# THE TASK
Take from the records below each line that holds "lattice".

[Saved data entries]
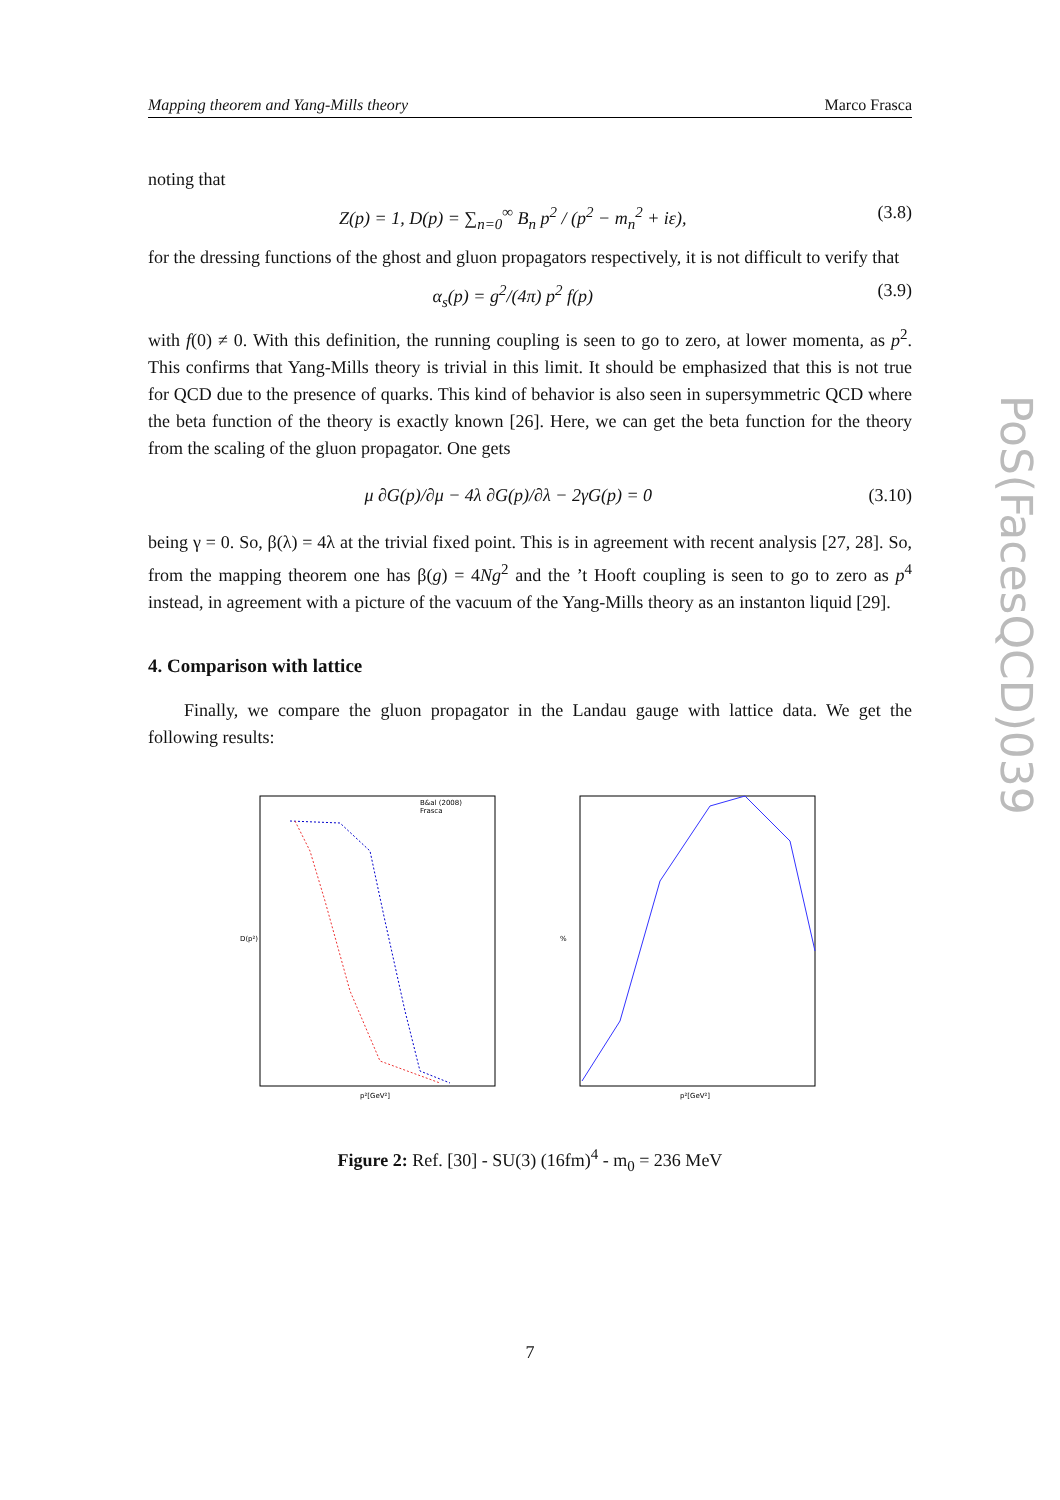Mapping theorem and Yang-Mills theory Marco Frasca
PoS(FacesQCD)039
noting that
Z(p) = 1, D(p) = ∑<sub>n=0</sub><sup>∞</sup> B<sub>n</sub> p<sup>2</sup> / (p<sup>2</sup> − m<sub>n</sub><sup>2</sup> + iε), (3.8)
for the dressing functions of the ghost and gluon propagators respectively, it is not difficult to verify that
α<sub>s</sub>(p) = g<sup>2</sup>/(4π) p<sup>2</sup> f(p) (3.9)
with f(0) ≠ 0. With this definition, the running coupling is seen to go to zero, at lower momenta, as p<sup>2</sup>. This confirms that Yang-Mills theory is trivial in this limit. It should be emphasized that this is not true for QCD due to the presence of quarks. This kind of behavior is also seen in supersymmetric QCD where the beta function of the theory is exactly known [26]. Here, we can get the beta function for the theory from the scaling of the gluon propagator. One gets
μ ∂G(p)/∂μ − 4λ ∂G(p)/∂λ − 2γG(p) = 0 (3.10)
being γ = 0. So, β(λ) = 4λ at the trivial fixed point. This is in agreement with recent analysis [27, 28]. So, from the mapping theorem one has β(g) = 4Ng<sup>2</sup> and the ’t Hooft coupling is seen to go to zero as p<sup>4</sup> instead, in agreement with a picture of the vacuum of the Yang-Mills theory as an instanton liquid [29].
4. Comparison with lattice
Finally, we compare the gluon propagator in the Landau gauge with lattice data. We get the following results:
D(p²)
B&al (2008)
Frasca
p²[GeV²]
%
p²[GeV²]
Figure 2: Ref. [30] - SU(3) (16fm)<sup>4</sup> - m<sub>0</sub> = 236 MeV
7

# RESPONSE TO THE TASK
4. Comparison with lattice
Finally, we compare the gluon propagator in the Landau gauge with lattice data. We get the following results:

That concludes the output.